In "New Town Velocity" he wrote "left home a mystery." In "Lockdown" he reflected "home is a city". In "European Me" there is the question "have we still got a place to go?" All these lyrics suggest to me that he is all-too- aware of the transitory nature of the on-the- road nature of his profession, and maybe is increasingly aware (like all of us) of his own mortality.

Intriguingly, that "melancholic, yodelling weirdo" I mentioned earlier wrote a song about having Irish blood but an English heart. In "The Right Thing Right" Johnny (who has reason to share exactly those Anglo-Irish sentiments) reflected on another geographical shift: "my head's in the south now; my heart's in the north now." Is it inevitable for someone with immigrant parents to muse over division? Or are coming to terms with internal differences, and the need for compromise, typical experiences for all of us as we mature?

"Playland" is Johnny Marr's most recent album. During its publicity push, he was interviewed in Manchester's Central Library, a stone's throw from Albert Square - home of a pub I frequented in my youth. His "we get the past back" line from "European Me" seemed even more apposite.

Urban descriptions and travel references abound in "Playland." He mentions "the space in the cities" and being "at home in a hole in the ground." When writing about people, he still does it via links to places: "marching into towns and communities, tearing up all of this land."

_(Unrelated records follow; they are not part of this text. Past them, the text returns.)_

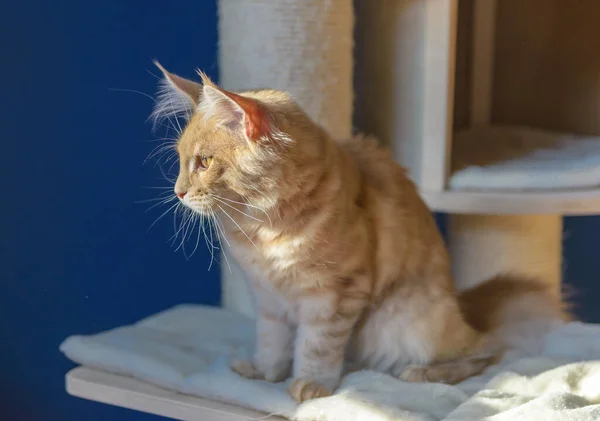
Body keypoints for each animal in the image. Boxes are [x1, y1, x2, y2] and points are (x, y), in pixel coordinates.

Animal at [151, 63, 568, 404]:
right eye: (181, 162)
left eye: (204, 162)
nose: (178, 191)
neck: (264, 232)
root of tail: (466, 308)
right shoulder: (269, 299)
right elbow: (271, 343)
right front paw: (264, 373)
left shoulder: (335, 293)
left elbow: (316, 346)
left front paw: (311, 385)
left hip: (410, 320)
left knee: (485, 353)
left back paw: (421, 373)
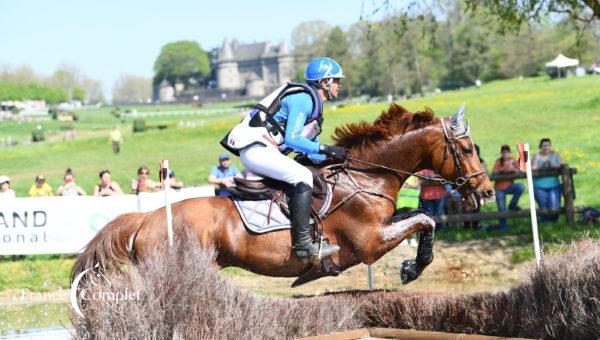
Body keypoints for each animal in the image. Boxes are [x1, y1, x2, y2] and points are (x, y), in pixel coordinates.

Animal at [72, 103, 494, 286]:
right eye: (467, 148)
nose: (487, 191)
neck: (366, 175)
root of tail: (145, 219)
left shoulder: (384, 225)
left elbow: (424, 218)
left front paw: (413, 265)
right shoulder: (370, 243)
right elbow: (425, 219)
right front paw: (413, 269)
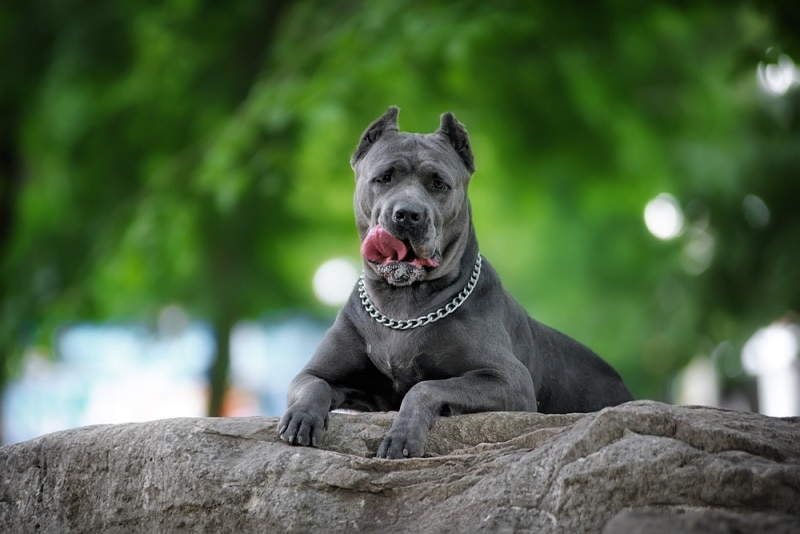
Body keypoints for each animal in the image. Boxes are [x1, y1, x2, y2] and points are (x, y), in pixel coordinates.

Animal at [278, 107, 636, 458]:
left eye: (438, 183)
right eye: (384, 177)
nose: (408, 214)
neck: (402, 307)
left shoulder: (510, 380)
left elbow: (425, 387)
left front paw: (403, 435)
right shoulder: (317, 372)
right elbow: (314, 384)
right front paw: (302, 416)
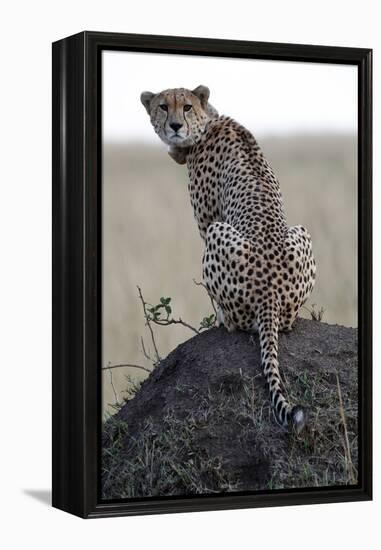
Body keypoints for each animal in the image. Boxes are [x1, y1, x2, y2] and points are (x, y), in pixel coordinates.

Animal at [141, 84, 316, 434]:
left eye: (187, 106)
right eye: (164, 106)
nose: (175, 127)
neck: (208, 122)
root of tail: (270, 294)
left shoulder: (208, 220)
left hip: (217, 233)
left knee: (237, 322)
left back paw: (222, 319)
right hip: (301, 232)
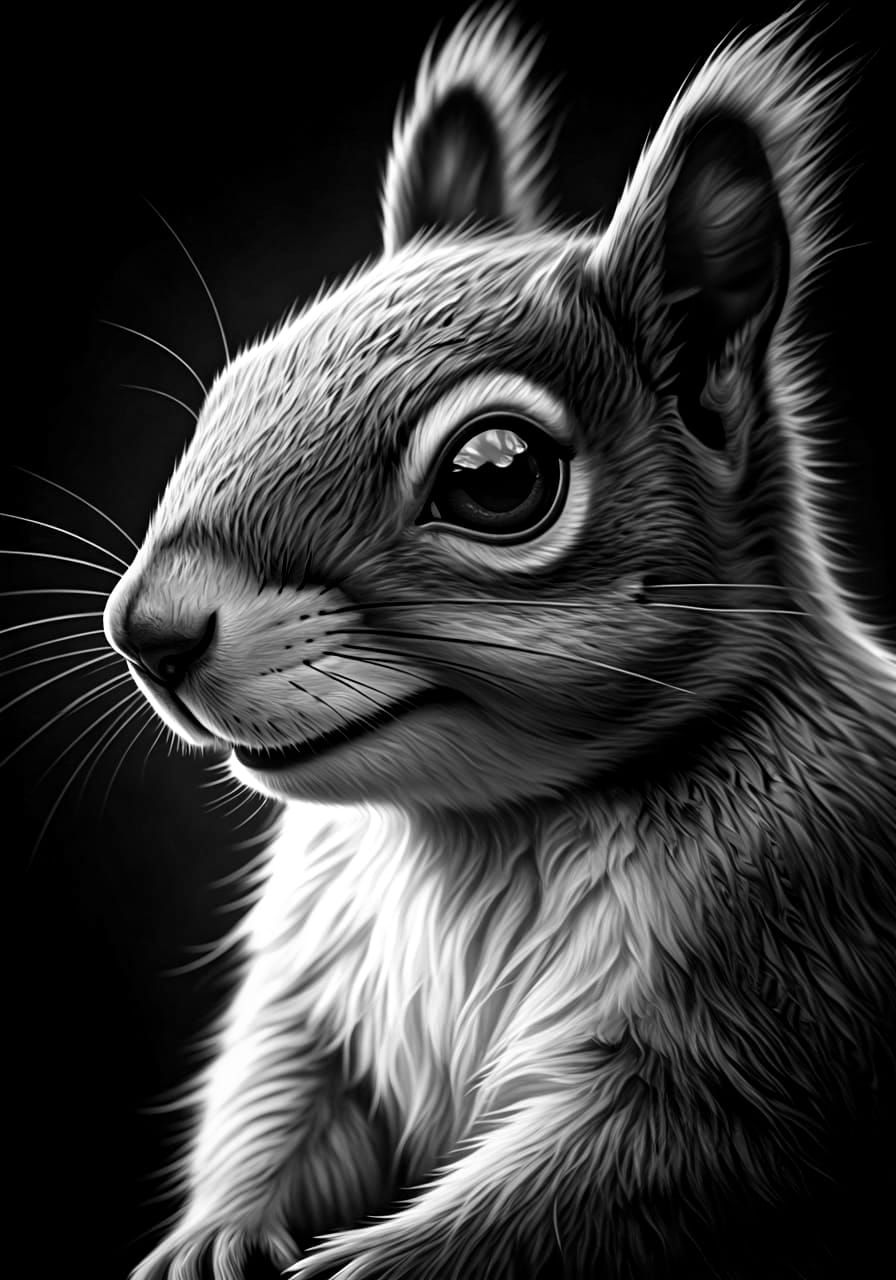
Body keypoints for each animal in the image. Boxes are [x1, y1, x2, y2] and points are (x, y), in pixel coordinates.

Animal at [104, 8, 895, 1279]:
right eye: (233, 387)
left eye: (496, 474)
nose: (147, 631)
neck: (474, 829)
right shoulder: (313, 982)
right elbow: (276, 1093)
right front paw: (212, 1234)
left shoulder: (770, 988)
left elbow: (605, 1184)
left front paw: (362, 1264)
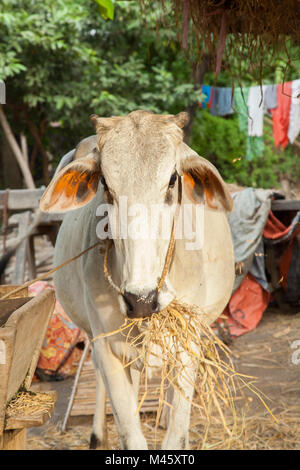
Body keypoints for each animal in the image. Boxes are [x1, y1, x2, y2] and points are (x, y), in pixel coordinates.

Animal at [39, 109, 234, 448]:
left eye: (173, 179)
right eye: (105, 183)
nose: (140, 299)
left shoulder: (188, 346)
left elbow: (175, 433)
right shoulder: (108, 347)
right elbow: (130, 433)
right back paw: (97, 435)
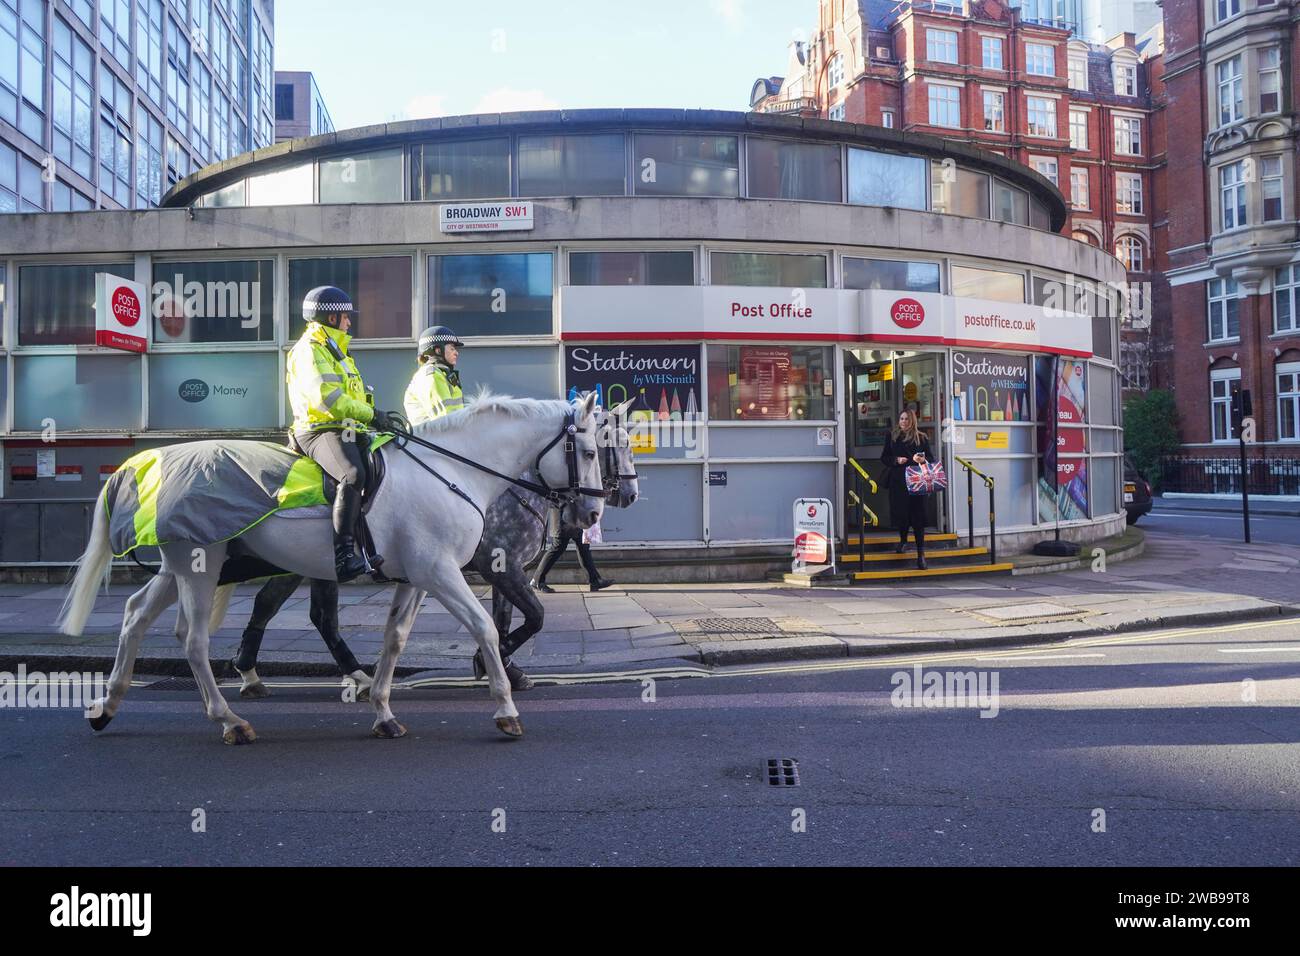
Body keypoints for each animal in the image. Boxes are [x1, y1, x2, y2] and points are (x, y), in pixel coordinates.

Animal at [57, 392, 608, 743]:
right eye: (587, 451)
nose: (592, 514)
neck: (453, 470)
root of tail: (146, 462)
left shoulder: (418, 578)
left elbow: (395, 639)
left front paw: (383, 711)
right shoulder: (441, 573)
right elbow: (485, 629)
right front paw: (506, 709)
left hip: (179, 566)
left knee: (135, 615)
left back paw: (107, 706)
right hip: (199, 563)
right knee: (191, 641)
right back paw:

In October 2014, at his excellent Newcastle gig,on the front row I sang along: "you know all my past is blurred" during "Dynamo." Yet I don't think it's really the case. There's another line in the same song that, to me, encapsulates how Marr (and any good songwriter, for that matter) presents pictures of places and times to listeners: "you made a place for me in you."

It'll be great to see which places we find in him when we hear the next album.